Il ponte sullo stretto di Messina è uno dei cavalli di battaglia di Matteo Salvini ora e di Silvio Berlusconi prima, che proprio ieri ha ottenuto il via libera dal CIPESS. Dopo che sarà approvato anche alla Corte dei Conti, passaggio non scontato, i lavori potranno iniziare già a settembre o ottobre. Ma questa grande opera sarà l’ennesima cattedrale nel deserto o una infrastruttura strategica? Scopriamolo.
Cosa
prevede il piano
Il progetto, dal valore di 13.5 miliardi, diventerebbe il ponte
a singola campata più lungo del mondo con i suoi 3.6 kilometri di lunghezza e
quasi 400 metri di altezza delle torri, altro record che verrebbe infranto. La
realizzazione sarà affidata al consorzio Eurolink, guidata dell’azienda
italiana Webuild e, se tutto va come atteso, sarà completato intorno al 2032.

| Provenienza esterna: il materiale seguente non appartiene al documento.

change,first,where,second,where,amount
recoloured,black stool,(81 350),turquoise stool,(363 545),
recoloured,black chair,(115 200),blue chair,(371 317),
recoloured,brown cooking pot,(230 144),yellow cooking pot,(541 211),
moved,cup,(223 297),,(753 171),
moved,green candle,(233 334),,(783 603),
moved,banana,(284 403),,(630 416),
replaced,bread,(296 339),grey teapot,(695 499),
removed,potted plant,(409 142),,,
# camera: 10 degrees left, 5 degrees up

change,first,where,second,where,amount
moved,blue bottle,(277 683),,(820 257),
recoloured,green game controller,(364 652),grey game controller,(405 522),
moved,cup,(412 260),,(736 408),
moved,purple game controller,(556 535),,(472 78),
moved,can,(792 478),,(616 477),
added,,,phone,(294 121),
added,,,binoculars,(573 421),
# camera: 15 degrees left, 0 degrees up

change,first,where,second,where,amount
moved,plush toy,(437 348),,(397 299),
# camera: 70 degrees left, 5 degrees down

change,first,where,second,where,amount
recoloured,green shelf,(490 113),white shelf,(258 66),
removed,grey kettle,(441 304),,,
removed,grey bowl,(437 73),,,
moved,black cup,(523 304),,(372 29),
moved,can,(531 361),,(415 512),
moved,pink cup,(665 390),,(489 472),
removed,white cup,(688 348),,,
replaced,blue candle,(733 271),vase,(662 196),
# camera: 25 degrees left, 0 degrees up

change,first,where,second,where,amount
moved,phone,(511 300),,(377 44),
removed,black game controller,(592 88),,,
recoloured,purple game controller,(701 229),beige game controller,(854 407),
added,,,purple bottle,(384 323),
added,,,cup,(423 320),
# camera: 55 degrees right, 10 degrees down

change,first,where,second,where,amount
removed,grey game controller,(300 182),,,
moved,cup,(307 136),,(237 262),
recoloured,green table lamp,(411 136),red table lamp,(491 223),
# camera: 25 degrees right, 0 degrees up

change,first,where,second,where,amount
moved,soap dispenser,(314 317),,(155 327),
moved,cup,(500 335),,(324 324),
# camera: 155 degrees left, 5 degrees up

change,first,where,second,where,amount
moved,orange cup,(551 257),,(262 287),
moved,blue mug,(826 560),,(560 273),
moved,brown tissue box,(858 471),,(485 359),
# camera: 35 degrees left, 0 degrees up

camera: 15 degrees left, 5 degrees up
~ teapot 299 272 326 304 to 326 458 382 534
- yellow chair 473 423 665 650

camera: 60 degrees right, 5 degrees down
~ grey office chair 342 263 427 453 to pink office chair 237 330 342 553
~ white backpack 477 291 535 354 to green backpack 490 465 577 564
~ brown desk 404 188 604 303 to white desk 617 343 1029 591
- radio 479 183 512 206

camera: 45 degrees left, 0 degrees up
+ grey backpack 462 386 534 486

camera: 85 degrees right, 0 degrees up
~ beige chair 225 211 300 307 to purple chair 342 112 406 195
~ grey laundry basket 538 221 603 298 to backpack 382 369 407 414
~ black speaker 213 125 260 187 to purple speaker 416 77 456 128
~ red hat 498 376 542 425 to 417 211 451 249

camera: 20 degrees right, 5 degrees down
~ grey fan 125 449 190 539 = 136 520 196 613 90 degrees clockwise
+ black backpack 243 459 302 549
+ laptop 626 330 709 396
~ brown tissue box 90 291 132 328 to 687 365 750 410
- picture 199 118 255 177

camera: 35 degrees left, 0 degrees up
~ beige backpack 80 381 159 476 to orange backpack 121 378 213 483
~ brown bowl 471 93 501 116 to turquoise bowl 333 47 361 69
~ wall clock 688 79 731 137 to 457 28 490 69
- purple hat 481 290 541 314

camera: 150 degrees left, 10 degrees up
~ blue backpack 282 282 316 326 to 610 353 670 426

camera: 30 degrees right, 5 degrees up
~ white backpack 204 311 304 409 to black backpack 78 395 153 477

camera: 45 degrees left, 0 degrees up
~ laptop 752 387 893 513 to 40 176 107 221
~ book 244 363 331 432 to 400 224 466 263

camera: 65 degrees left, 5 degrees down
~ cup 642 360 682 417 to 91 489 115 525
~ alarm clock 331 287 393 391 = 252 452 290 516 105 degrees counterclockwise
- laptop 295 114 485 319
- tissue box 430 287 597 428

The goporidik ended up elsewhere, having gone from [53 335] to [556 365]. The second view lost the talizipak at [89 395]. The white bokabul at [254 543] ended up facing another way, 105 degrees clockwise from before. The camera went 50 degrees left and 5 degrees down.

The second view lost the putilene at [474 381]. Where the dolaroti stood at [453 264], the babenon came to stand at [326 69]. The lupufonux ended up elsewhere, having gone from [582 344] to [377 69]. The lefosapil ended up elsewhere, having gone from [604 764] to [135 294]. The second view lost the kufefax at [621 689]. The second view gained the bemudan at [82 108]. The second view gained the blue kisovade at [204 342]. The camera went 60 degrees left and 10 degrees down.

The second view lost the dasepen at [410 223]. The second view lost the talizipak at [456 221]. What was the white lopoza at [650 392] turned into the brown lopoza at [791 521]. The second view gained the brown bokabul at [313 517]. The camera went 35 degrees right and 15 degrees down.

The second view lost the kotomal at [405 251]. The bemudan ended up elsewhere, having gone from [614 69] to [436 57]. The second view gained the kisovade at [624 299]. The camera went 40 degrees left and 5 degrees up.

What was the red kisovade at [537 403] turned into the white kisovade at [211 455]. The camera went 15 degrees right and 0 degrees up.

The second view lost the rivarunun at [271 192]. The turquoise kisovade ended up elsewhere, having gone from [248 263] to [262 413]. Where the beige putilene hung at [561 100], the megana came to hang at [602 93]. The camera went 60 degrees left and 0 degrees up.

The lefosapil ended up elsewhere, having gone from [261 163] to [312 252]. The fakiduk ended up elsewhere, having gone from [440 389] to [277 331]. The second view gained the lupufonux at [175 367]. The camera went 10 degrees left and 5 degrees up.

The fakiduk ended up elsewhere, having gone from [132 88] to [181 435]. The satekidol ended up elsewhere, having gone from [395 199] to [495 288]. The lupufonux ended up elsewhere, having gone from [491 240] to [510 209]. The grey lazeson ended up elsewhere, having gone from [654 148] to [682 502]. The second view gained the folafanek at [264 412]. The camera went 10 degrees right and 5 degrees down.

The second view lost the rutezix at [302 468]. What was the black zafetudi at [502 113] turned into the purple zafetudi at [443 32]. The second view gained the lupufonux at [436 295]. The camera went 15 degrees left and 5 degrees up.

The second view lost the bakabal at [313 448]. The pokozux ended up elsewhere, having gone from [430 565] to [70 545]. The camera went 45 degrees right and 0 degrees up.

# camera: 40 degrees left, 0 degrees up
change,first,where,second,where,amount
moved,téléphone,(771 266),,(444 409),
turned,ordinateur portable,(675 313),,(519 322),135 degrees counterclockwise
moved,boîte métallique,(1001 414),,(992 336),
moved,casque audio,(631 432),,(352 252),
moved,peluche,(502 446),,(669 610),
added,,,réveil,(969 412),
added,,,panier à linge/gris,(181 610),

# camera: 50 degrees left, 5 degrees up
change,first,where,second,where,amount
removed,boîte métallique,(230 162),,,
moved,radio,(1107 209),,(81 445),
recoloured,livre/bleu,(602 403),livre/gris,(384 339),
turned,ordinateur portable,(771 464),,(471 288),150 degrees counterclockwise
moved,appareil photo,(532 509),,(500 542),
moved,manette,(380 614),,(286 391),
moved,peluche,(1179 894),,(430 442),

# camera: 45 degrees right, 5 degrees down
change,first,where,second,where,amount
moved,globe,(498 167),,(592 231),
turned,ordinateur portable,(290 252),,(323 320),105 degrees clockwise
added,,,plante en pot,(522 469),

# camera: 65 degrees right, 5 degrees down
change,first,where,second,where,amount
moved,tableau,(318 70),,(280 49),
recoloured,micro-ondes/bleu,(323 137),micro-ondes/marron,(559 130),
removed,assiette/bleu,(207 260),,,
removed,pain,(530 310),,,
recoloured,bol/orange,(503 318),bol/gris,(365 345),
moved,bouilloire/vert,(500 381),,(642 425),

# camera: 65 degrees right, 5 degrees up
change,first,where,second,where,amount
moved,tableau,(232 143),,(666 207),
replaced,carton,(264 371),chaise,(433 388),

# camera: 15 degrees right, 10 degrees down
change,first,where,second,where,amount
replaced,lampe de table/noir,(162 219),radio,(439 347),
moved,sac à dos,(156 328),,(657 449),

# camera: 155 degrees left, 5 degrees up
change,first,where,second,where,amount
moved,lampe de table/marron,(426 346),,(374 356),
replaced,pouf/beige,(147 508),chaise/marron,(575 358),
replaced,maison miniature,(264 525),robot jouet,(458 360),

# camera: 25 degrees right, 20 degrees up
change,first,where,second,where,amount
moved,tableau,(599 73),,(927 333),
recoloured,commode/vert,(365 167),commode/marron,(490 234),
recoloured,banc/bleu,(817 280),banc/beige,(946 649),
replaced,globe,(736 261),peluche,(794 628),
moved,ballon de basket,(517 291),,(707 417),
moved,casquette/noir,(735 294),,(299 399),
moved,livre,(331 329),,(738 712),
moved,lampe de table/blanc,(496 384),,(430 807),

In questi 7 anni in base alle dichiarazioni di Salvini verranno creati 120 000
posti di lavoro, una esagerazione che viene smentita anche dal Sole 24 Ore che
ne stima 36 000, un numero assai inferiore. 253 imprese da tutta Italia
verranno coinvolte nella costruzione in maniera diretta o indiretta e questo
stimolerà anche una crescita del PIL pari a 23,1 miliardi. Oltre al traffico di
auto, il quale massimo sarà 6000 ogni ora, il ponte garantirà anche il passaggio
ferroviario di 200 treni al giorno, diminuendo nettamente il tempo impiegato
per attraversare lo stretto con il traghetto. Per quanto riguarda i rischi
sismici della zona, il ponte sarà capace di resistere terremoti di intensità
7.1 e correnti di vento fino a 200 km/h.
Le critiche
Le critiche rivolte nei confronti del ponte sullo Stretto provengono
da tutti i principali partiti dell’opposizione. Giuseppe Conte condanna la
concentrazione di così tante risorse per un progetto “non fondamentale” e i Verdi-Sinistra
sono preoccupati per le espropriazioni che verranno messe in atto e che
cambieranno il paesaggio locale. La critica che reputo centri il problema
principale la muove Francesco Boccia, parlamentare del PD, che sostiene che il
ponte rischia di essere una nuova “cattedrale nel deserto” data la pessima
condizione della rete ferroviaria siciliana. Secondo un’indagine ISTAT solo il
12% dei siciliani hanno utilizzato almeno una volta il treno lo scorso anno, la
velocità media dei treni è di 26 km/h, circa il 40% in meno delle altre regioni
e la rete è per l’80% a binario unico. Forse prima di collegare l’Italia con la
Sicilia, sarebbe opportuno collegare al meglio i siciliani, favorendo la modernizzazione
della rete ferroviaria e l’ampliamento delle strade statali e le autostrade.
Le motivazioni politiche
Il ponte sullo Stretto è sempre stata una proposta ricorrente
nel programma del centro-destra, sin dal Berlusconi II. Negli ultimi anni Salvini
e la Lega hanno reso questa battaglia loro anche e soprattutto, mi viene da
aggiungere, per vendere un certo tipo di narrazione: una Italia che “torna a
costruire”, ad innovare e che ha riguadagnato statura internazionale. Nel 2016,
con il governo Renzi che aveva riaperto alla possibilità di costruire il ponte,
lo stesso Salvini era contrario e muoveva la stessa critica di Boccia. Questo
fa capire quanto, in realtà, ciò che i promotori vogliono è fondamentalmente un
guadagno di consensi nel Sud Italia e distogliere l’attenzione da dossier in
cui l’Italia è in evidente difficoltà, uno su tutti i dazi di Trump.
Conclusione
Concludendo
credo che, quando un paese è diviso da un ostacolo naturale debba essere collegato
per garantire maggiori opportunità alla parte isolata, come è avvenuto in Turchia
sullo stretto dei Dardanelli, però bisogna anche garantire delle buone
possibilità di spostamento, altrimenti si rischia veramente diventi una “cattedrale
nel deserto”. Altro punto che vorrei sottolineare è che, quando si inizierà a far
politica per il bene dello stato e non per mero calcolo politico e guadagno di
consensi, forse si riuscirà a raddrizzare questo paese.